=== Given passage ===

Ron Folman (Photo: Daniel Estrin)

15 years ago Ron Folman had his father's concentration camp number tattooed on his arm. (Photo: Daniel Estrin)

About 15 years ago, Ron Folman did something almost unheard in Israel. He walked into a tattoo parlor in downtown Tel Aviv with his father, Yeshayahu, a survivor of Auschwitz. He asked the tattoo artist to take a look at the faded green numbers on the back of his dad’s left arm. And then he made a request.

“Please do the exact replica, the exact copy, of what you see on my father’s hand. B-1367,” Ron said. “I remember the guy said several times, ‘Do you really want that number on your hand?’”

Ron was sure of it; he’s an independent thinker. Ron was a fighter pilot in the Israeli army, but he’s also been a longtime human rights activist. He’s a university physicist, but he also dabbles in art. He’s raising three daughters, and says he and his wife are thinking about adopting. This is the kind of guy who does what he thinks is the right thing to do – and the same went for his tattoo.

===

Work to complete: Quote the passage above about Ron Folman's tattoo word for word, everything from "About 15 years" down to "for his tattoo.". The listing that follows is not needed.

=== Data rows ===

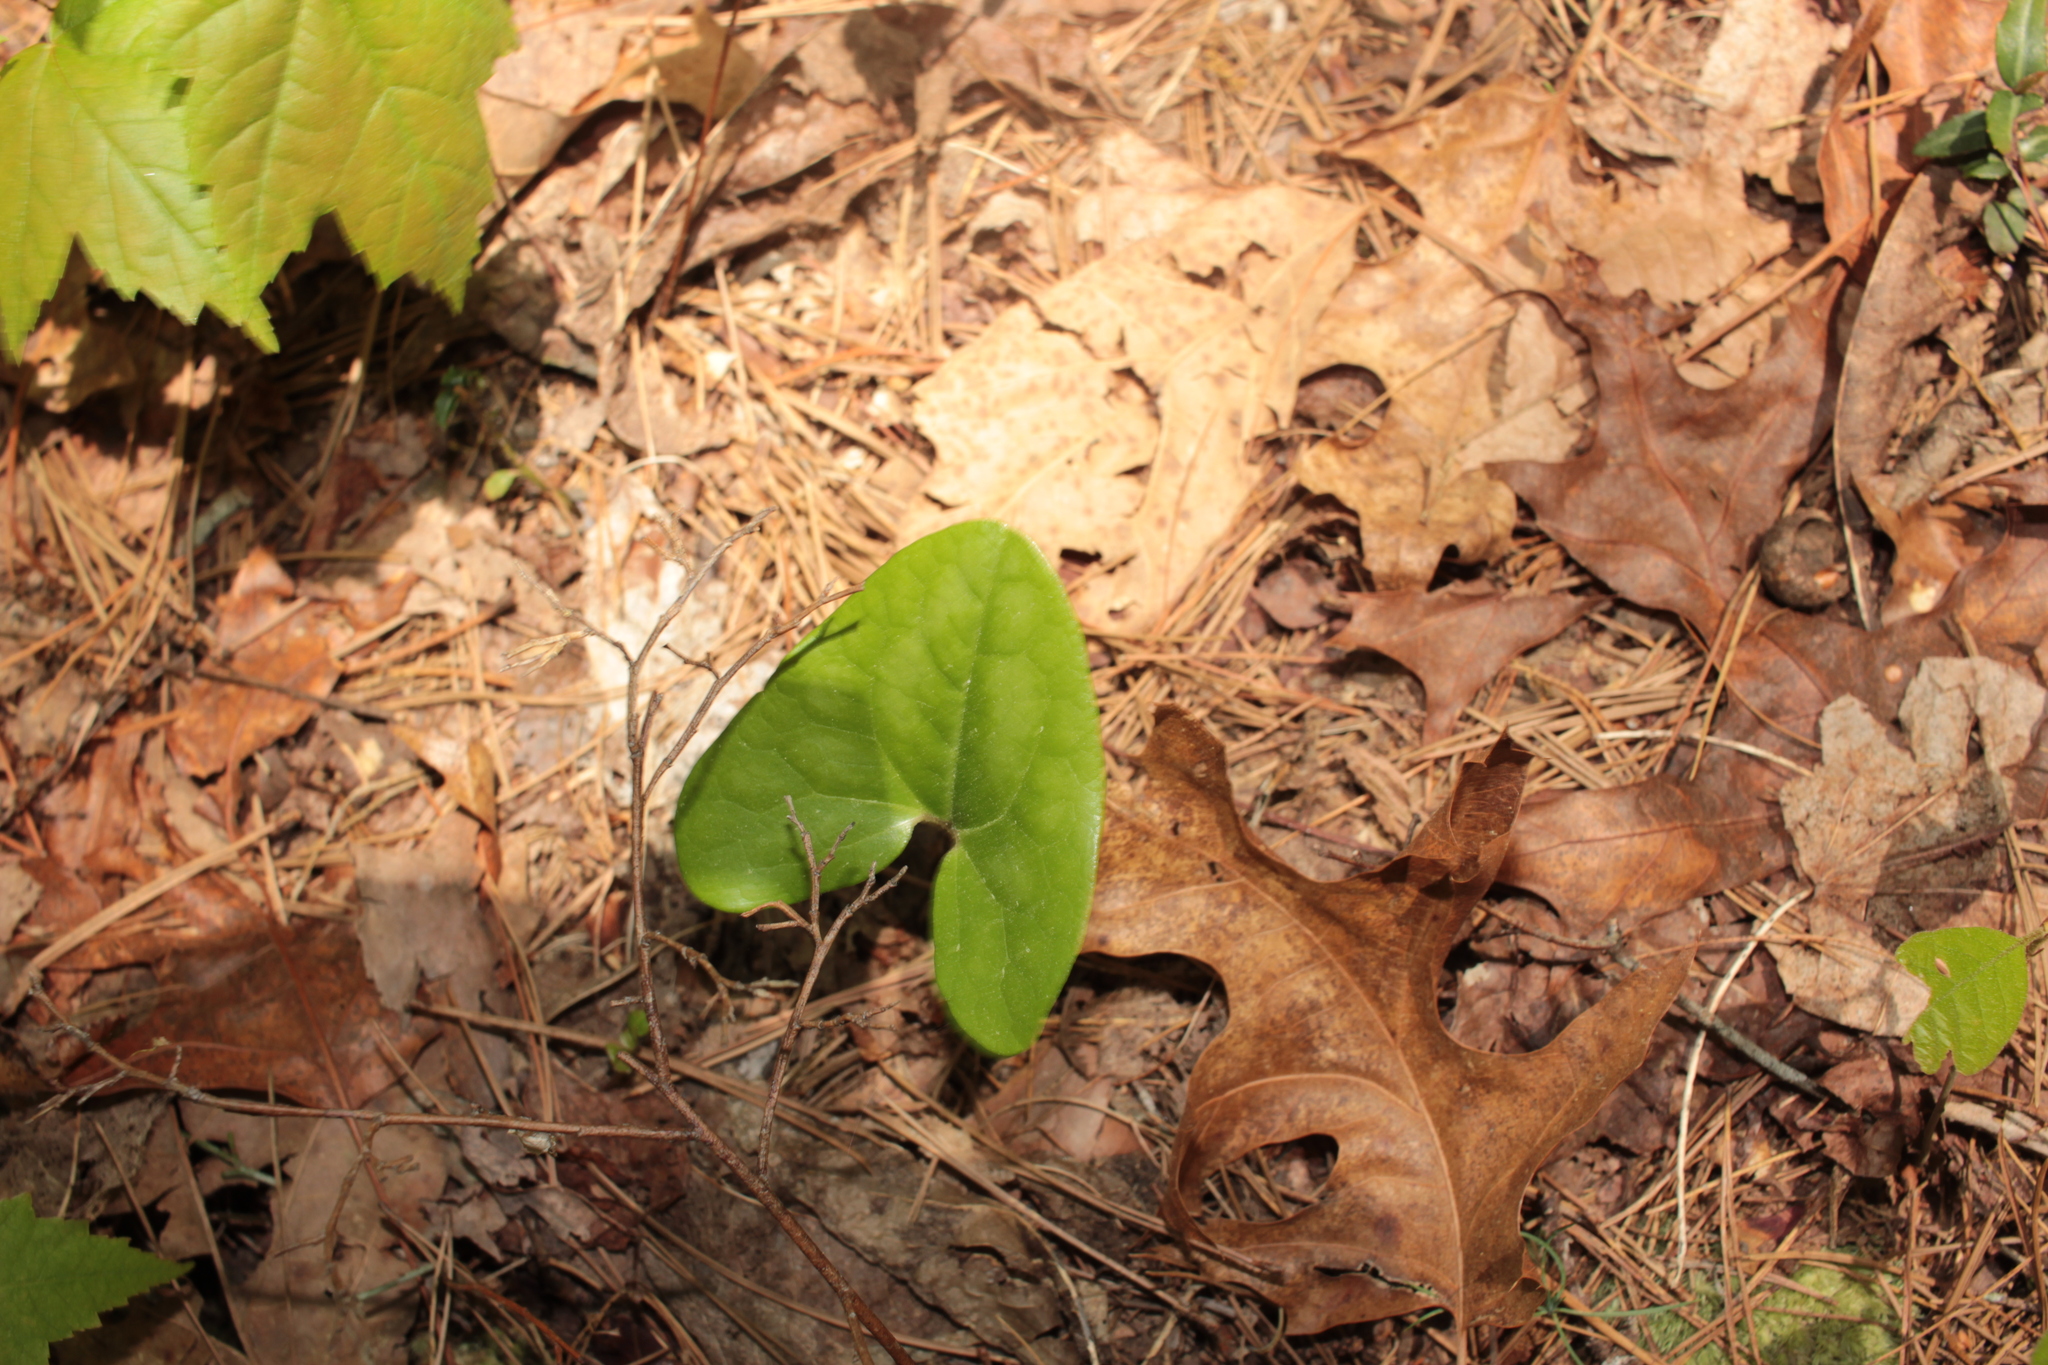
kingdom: Plantae
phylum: Tracheophyta
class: Magnoliopsida
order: Piperales
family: Aristolochiaceae
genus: Hexastylis
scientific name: Hexastylis arifolia
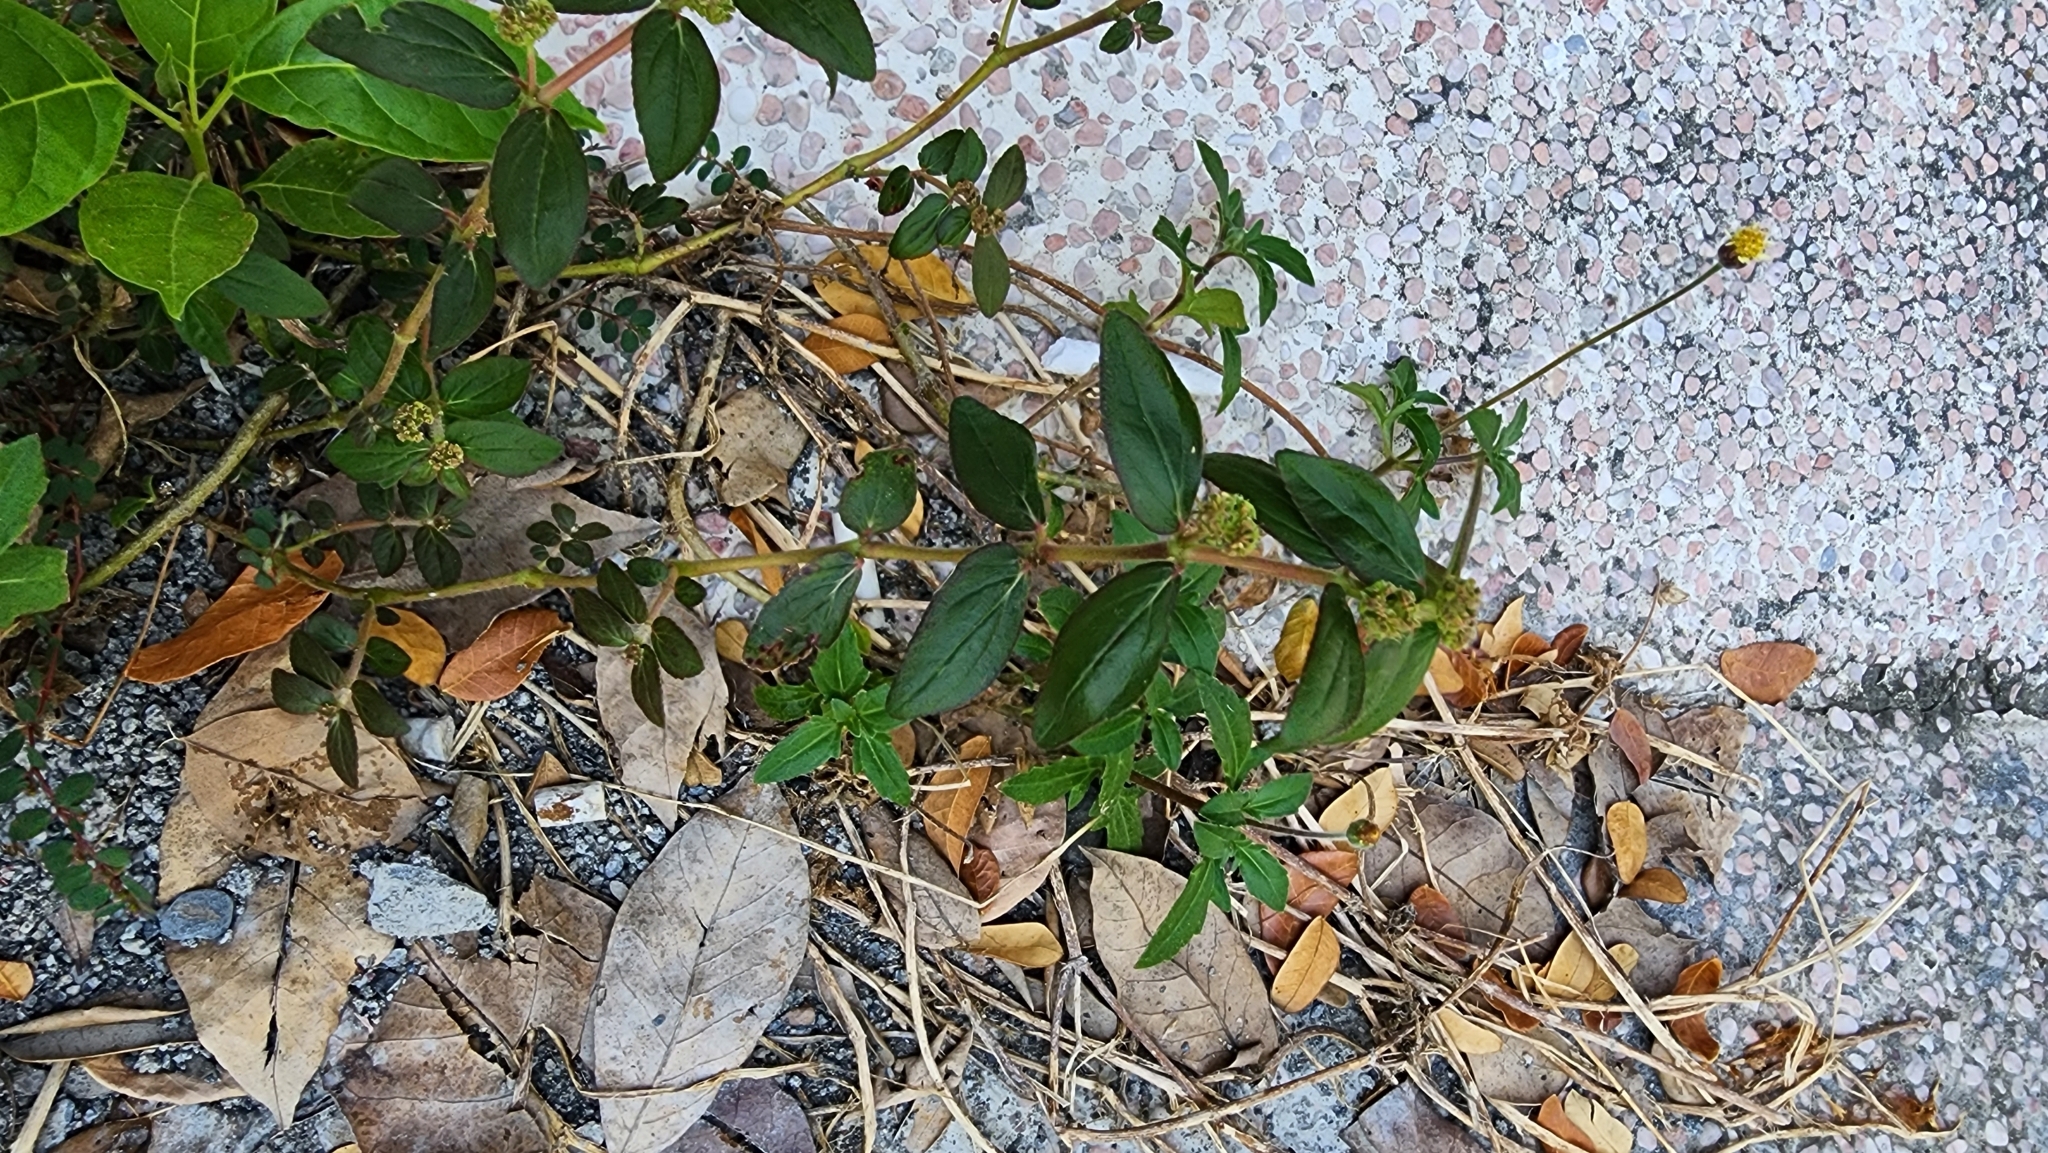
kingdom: Plantae
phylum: Tracheophyta
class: Magnoliopsida
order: Malpighiales
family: Euphorbiaceae
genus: Euphorbia
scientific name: Euphorbia hirta
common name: Pillpod sandmat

===

The result:
About 15 years ago, Ron Folman did something almost unheard in Israel. He walked into a tattoo parlor in downtown Tel Aviv with his father, Yeshayahu, a survivor of Auschwitz. He asked the tattoo artist to take a look at the faded green numbers on the back of his dad’s left arm. And then he made a request.

“Please do the exact replica, the exact copy, of what you see on my father’s hand. B-1367,” Ron said. “I remember the guy said several times, ‘Do you really want that number on your hand?’”

Ron was sure of it; he’s an independent thinker. Ron was a fighter pilot in the Israeli army, but he’s also been a longtime human rights activist. He’s a university physicist, but he also dabbles in art. He’s raising three daughters, and says he and his wife are thinking about adopting. This is the kind of guy who does what he thinks is the right thing to do – and the same went for his tattoo.